-- Dataset entries follows --

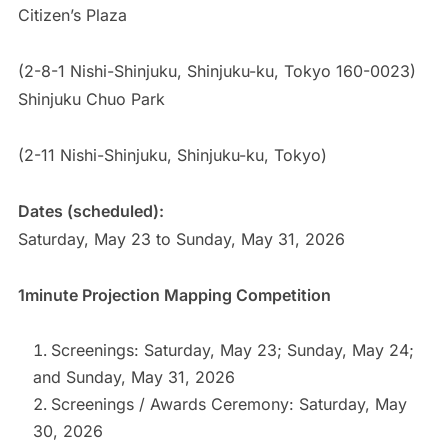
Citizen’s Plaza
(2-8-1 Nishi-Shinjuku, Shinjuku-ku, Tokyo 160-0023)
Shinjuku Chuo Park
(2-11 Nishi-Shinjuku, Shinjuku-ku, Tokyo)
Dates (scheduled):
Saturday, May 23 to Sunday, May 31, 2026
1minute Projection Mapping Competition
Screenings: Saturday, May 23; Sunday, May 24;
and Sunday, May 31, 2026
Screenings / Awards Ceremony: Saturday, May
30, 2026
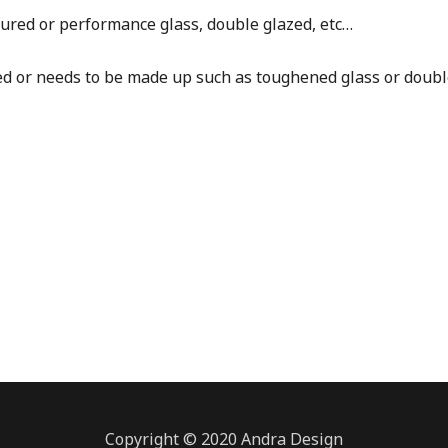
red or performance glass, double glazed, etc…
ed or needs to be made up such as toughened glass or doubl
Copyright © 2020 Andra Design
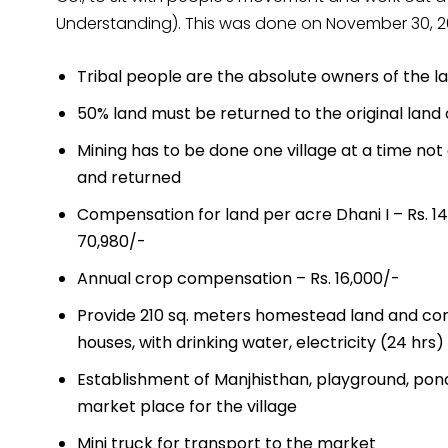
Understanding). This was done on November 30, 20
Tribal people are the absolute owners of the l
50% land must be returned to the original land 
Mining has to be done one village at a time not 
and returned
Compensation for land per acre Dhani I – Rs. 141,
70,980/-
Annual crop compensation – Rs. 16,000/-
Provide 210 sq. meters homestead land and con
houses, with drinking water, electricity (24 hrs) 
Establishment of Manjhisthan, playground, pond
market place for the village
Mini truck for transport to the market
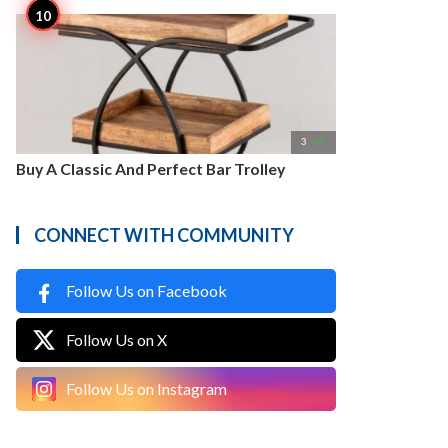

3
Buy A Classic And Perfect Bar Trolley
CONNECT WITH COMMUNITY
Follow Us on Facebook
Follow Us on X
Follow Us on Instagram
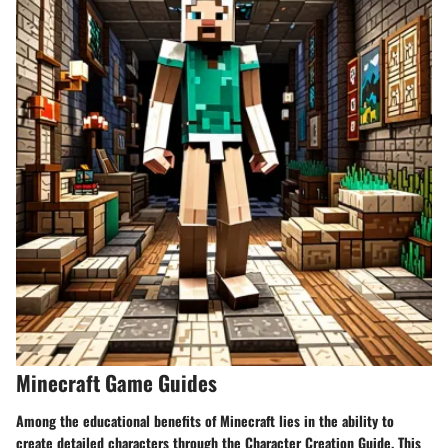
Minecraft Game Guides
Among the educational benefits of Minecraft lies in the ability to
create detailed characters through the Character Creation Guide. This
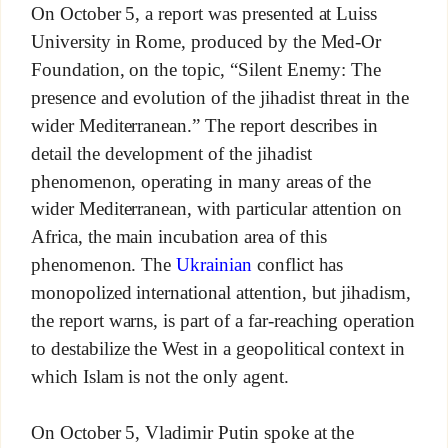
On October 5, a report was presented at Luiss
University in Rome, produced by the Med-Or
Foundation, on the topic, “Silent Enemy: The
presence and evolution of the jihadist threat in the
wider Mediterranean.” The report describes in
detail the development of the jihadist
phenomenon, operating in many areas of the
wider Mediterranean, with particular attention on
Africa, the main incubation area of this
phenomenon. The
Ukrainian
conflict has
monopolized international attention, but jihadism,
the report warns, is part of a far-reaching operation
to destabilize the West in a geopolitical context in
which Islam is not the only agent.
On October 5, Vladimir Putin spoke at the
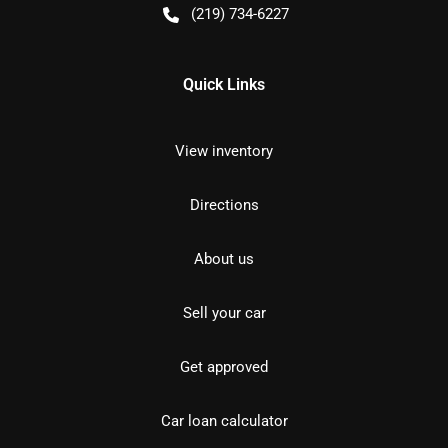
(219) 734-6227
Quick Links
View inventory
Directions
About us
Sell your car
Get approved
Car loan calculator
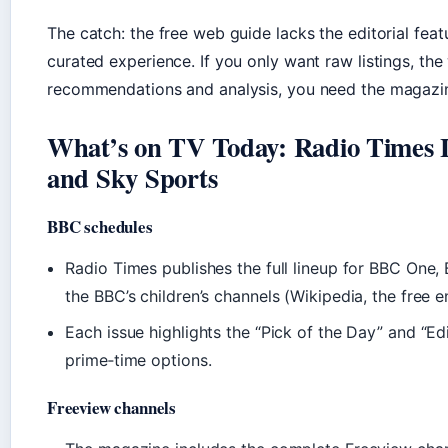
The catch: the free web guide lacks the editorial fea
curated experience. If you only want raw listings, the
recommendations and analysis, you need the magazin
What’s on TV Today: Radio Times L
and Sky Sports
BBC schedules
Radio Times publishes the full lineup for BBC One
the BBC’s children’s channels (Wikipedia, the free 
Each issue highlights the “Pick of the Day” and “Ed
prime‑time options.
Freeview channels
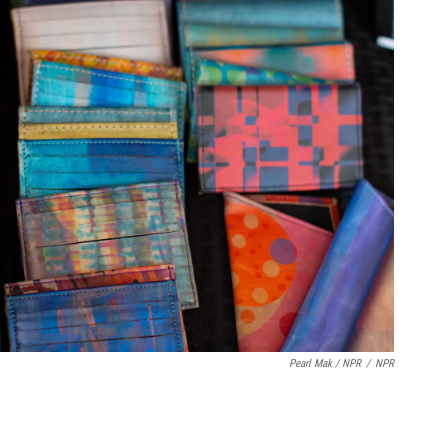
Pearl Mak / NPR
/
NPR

-- Dataset entries concluded --

Task description:
Each line above that carries the string "Saturday" has to be returned.

Task solution:
Saturday, May 23 to Sunday, May 31, 2026
Screenings: Saturday, May 23; Sunday, May 24;
Screenings / Awards Ceremony: Saturday, May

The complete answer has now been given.